Le fatras de l’immeuble détruit avait produit de l’art. Les vies piétinées mènent à la grande vie, celle de château, où l’on se presse sans se presser. Les gravas ont l’innocence des choses sans passé, bien que cela ne soit pas vrai. Et cette allée si pleine d’histoires, si vide d’importance, laisse bientôt la place à des parterres fleuris, herbeux et ombragés.
Le pavillon central est caché par deux ailes aux tours rondes et féminines. Son dur fronton, triangulaire, est à peine adouci par les multiples digressions de pierre rivées aux fenêtres et aux portes. Le château se décline même en trois couleurs, dont l’une rappelle le ciel et l’autre annonce les ors des intérieurs. La troisième est le pigment du sang et, partant, de la vie.
Sous les arcades, d’étranges chevaux montent la garde. Pour leur échapper, on est happé par une porte de côté, débouchant sur un labyrinthe dont on ne voudrait plus sortir. Les murs et les parquets, les stucs et les cheminées paraissent annoncer la normalité. Mais le lieu surprend, parce qu’il prend à revers toutes les attentes. Seuls le baroque de quelques salles maintiennent l’illusion de la demeure princière ; le reste la déforme, et forme une étrange réalité.
Une douce folie envahit le lieu. Une rumeur, dans un couloir : « Nous boirons à Oiron ». Les murmures gagnent en fréquence, s’éteignent brusquement lorsque l’on passe une porte. Aux murs, des services tatoués d’anonymes profils. Tel au long nez, tel au front dégagé, comme autant de fantômes attendant de paraître.
Les couloirs s’allongent, distordant les distances aussi facilement que les esprits. Des cercles bleutés se mettent en forme, avant de s’égarer sur la blancheur des parois.
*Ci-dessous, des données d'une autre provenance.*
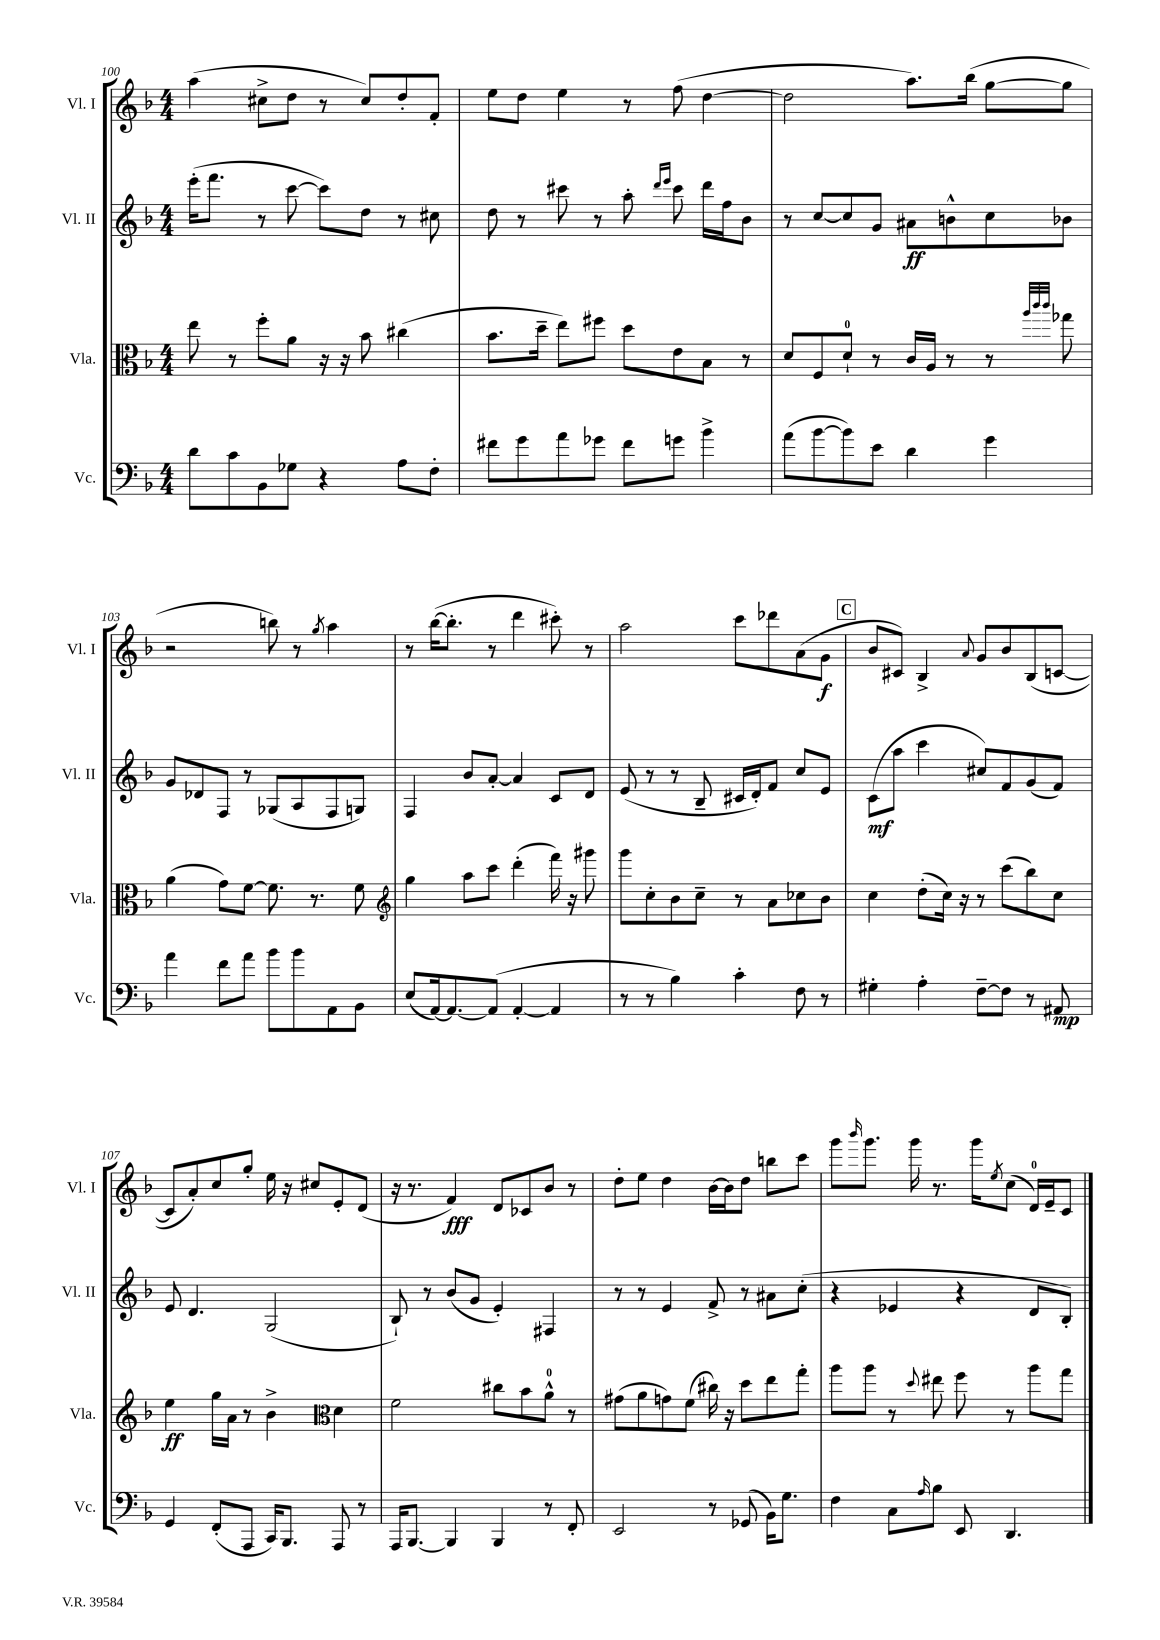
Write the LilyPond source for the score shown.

<<
\new StaffGroup <<
\new Staff = "s0" \with { instrumentName = "Vl. I" shortInstrumentName = "Vl. I" } {
    \clef treble \key f \major \numericTimeSignature \time 4/4
    a''4( cis''8-> d''8 r8 cis''8) d''8-. f'8-. |
    e''8 d''8 e''4 r8 f''8( d''4~ |
    d''2 a''8.) bes''16( g''8~ g''8 |
    r2 b''8) r8 \acciaccatura { g''8 } a''4 |
    r8 bes''16~( bes''8.-. r8 d'''4 cis'''8-.) r8 |
    a''2 c'''8 des'''8 a'8( g'8\f |
    \mark \markup { \box "C" } bes'8 cis'8) bes4-> \appoggiatura { a'8 } g'8 bes'8 bes8( c'8~ |
    c'8 a'8-.) c''8 g''8-. e''16 r16 cis''8 e'8-. d'8( |
    r16 r8. f'4\fff) d'8 ces'8 bes'8 r8 |
    d''8-. e''8 d''4 bes'16~ bes'16 d''8 b''8 c'''8 |
    g'''8 \grace { bes'''16 } g'''8. g'''16 r8. g'''16 \acciaccatura { e''8 } c''8( d'16-0) e'16-- c'8 \bar "|." |
}
\new Staff = "s1" \with { instrumentName = "Vl. II" shortInstrumentName = "Vl. II" } {
    \clef treble \key f \major \numericTimeSignature \time 4/4
    e'''16-.( f'''8. r8 c'''8~ c'''8) d''8 r8 cis''8 |
    d''8 r8 cis'''8 r8 a''8-. \grace { d'''16 e'''16 } cis'''8 d'''16 f''16 bes'8 |
    r8 c''8~ c''8 g'8 ais'8\ff b'8-^ c''8 bes'8 |
    g'8 des'8 f8 r8 ges8( a8 f8 g8) |
    f4 bes'8 a'8~-. a'4 c'8 d'8 |
    e'8( r8 r8 bes8-- cis'16 d'16-.) f'8 c''8 e'8 |
    \mark \markup { \box "C" } c'8\mf( a''8 c'''4 cis''8) f'8 g'8( f'8) |
    e'8 d'4. g2( |
    bes8-!) r8 bes'8( g'8 e'4-.) fis4 |
    r8 r8 e'4 f'8-> r8 ais'8 c''8-.( |
    r4 ees'4 r4 d'8 bes8-.) \bar "|." |
}
\new Staff = "s2" \with { instrumentName = "Vla." shortInstrumentName = "Vla." } {
    \clef alto \key f \major \numericTimeSignature \time 4/4
    e''8 r8 f''8-. a'8 r16 r16 bes'8 cis''4( |
    bes'8. d''16-- e''8) fis''8 d''8 e'8 bes8 r8 |
    d'8 f8 d'8-0-! r8 c'16 a16 r8 r8 \grace { a''32 c'''32 c'''32 } ges''8 |
    a'4( g'8) f'8~ f'8. r8. f'8 |
    \clef treble g''4 a''8 c'''8 d'''4-.( f'''16) r16 gis'''8 |
    g'''8 c''8-. bes'8 c''8-- r8 a'8 ces''8 bes'8 |
    \mark \markup { \box "C" } c''4 d''8-.( c''16) r16 r8 c'''8( bes''8) c''8 |
    e''4\ff g''16 a'16 r8 bes'4-> \clef alto d'4 |
    f'2 cis''8 bes'8 a'8-0-^ r8 |
    gis'8( a'8 g'8) f'8( cis''16) r16 d''8 e''8 g''8-. |
    a''8 a''8 r8 \appoggiatura { d''8 } eis''8 f''8 r8 a''8 g''8 \bar "|." |
}
\new Staff = "s3" \with { instrumentName = "Vc." shortInstrumentName = "Vc." } {
    \clef bass \key f \major \numericTimeSignature \time 4/4
    d'8 c'8 bes,8 ges8 r4 a8 f8-. |
    fis'8 g'8 a'8 ges'8 fis'8 g'8 bes'4-> |
    a'8( bes'8~ bes'8) e'8 d'4 g'4 |
    a'4 f'8 a'8 bes'8 bes'8 a,8 bes,8 |
    e8( a,16~) a,8.~ a,8( a,4~-. a,4 |
    r8 r8 bes4) c'4-. f8 r8 |
    \mark \markup { \box "C" } gis4-. a4-. f8~-- f8 r8 ais,8\mp |
    g,4 f,8-.( a,,8 c,16) bes,,8. a,,8 r8 |
    a,,16 bes,,8.~ bes,,4 bes,,4 r8 f,8-. |
    e,2 r8 ges,8( bes,16) g8. |
    f4 c8 \grace { a16 } bes8 e,8 d,4. \bar "|." |
}
>>
>>
\layout { \context { \Score currentBarNumber = #100 } }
Les détours apportent quelques certitudes : des peintures anciennes garantissent une ancienneté tangible. Très vite cependant, de nouveaux éléments de vertige ; photos d’enfants sur les murs mêlés aux toits à la française, brûlures quotidiennes du soleil sur de grands panneaux blancs.
Les pièces continuent de proposer quelque défi intellectuel à ceux qui les investissent. L’esprit, en conflit avec le regard, s’abstient de tout jugement. La trahison n’est jamais loin ; les cadres vides de tableaux proposent des thèmes sans sujets. Mais dans une galerie, tout reprend forme : les plafonds peints reprennent les symboles connus, marques du bucolique et de l’ésotérique.
Ce qui fut demeure de l’art le restera. En cela Oiron est à la hauteur de sa réputation. Plus encore, car les œuvres exposées induisent un caractère insaisissable. C’est, en fait, un parcours qui commence au parc et suit les détours hasardeux de volontés démentes ou géniales. Ce circuit, pour rassurer, a laissé les grandeurs du passé. Cela vit, et plutôt bien. Cela étourdit et fait le lien.